4. The method of claim 1 wherein a context sensitive lockset, waitset and notifyset computation is conducted for each thread in the concurrent program by conducting multiple flow insensitive points-to analysis on the layers of the CFG having a maximum depth of d and merging the results from these analysis over the individual layers.

5. The method of claim 1 wherein warnings are generated based on disjointness of locksets and considering synchronization corresponding to waitsets and notifysets.

6. The method of claim 1, wherein shared variable detection and lockset computation is performed separately for each entry function in a thread.

7. The method of claim 6, wherein computations for different entry functions are performed in parallel.

8. A system for performing layered program decomposition for detection of static data race conditions within concurrent software programs comprising multiple threads, said system including a processor and a memory coupled to said processor said memory having stored thereon computer executable instructions that upon execution by the processor cause the system to:

construct a control flow graph (CFG) of the concurrent software program wherein the CFG is decomposed into layers of bounded call-depth; and

using the layers of bounded call-depth to

determine shared variables using points-to analysis;

determine locksets at locations where shared variables are accessed using points-to sets for lock pointers; and

generate warnings based on disjointness of locksets.

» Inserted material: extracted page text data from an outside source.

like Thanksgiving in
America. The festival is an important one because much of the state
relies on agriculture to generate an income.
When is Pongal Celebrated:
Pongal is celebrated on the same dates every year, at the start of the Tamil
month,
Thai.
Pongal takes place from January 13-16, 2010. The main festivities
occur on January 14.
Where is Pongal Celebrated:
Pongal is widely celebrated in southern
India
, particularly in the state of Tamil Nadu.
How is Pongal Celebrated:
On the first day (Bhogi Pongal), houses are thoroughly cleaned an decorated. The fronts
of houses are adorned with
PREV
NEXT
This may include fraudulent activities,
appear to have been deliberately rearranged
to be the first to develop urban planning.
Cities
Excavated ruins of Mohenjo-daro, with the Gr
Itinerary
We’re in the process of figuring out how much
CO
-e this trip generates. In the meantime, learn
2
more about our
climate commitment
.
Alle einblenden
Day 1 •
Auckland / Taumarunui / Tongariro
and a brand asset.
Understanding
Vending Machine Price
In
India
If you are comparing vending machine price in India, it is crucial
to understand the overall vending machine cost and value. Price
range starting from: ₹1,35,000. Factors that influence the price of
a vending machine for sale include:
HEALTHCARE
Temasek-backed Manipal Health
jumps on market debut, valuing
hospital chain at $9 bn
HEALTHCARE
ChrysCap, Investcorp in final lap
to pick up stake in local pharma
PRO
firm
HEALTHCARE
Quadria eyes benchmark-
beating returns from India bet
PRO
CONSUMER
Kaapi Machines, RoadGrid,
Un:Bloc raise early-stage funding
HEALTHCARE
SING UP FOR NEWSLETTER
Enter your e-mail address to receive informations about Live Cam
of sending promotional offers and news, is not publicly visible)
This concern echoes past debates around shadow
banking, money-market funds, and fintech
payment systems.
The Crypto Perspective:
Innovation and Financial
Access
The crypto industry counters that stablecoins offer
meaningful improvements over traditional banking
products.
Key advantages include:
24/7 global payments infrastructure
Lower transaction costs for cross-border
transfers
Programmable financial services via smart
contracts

9. The system of claim 8 wherein the computer executable instructions upon execution by the processor further cause the system to:

perform a flow insensitive points-to analysis for each thread in the current program by conducting multiple flow insensitive points-to analysis on the layers of the CFG having a maximum depth of d, and subsequently merging the results from these multiple analysis over the individual layers.

10. The system of claim 8 wherein the computer executable instructions upon execution by the processor further cause the system to:

perform a flow and context sensitive points-to analysis for each thread in the concurrent program by performing multiple flow insensitive points-to analysis for individual classes of points-to sets on the layers of the CFG having a maximum depth of d, and subsequently merging the results from the individual layers.

11. The system of claim 8 wherein the computer executable instructions upon execution by the processor further cause the system to

perform context sensitive lockset, waitset, and notifyset computations for each thread in the concurrent program by conducting multiple flow insensitive points-to analysis on the layers of the CFG having a maximum depth of d, and merging the results from these analysis over the individual layers.

12. The system of claim 8 wherein the computer executable instructions upon execution by the processor further cause the system to

generate warnings based on disjointness of locksets while considering synchronization corresponding to waitsets and notifysets.

13. The system of claim 8 wherein the computer executable instructions upon execution by the processor further cause the system to:

perform shared variable detection and lockset computation separately for each entry function in a thread.

14. The system of claim 8 wherein the computer executable instructions upon execution by the processor further cause the system to:

perform in parallel computations for different entry functions.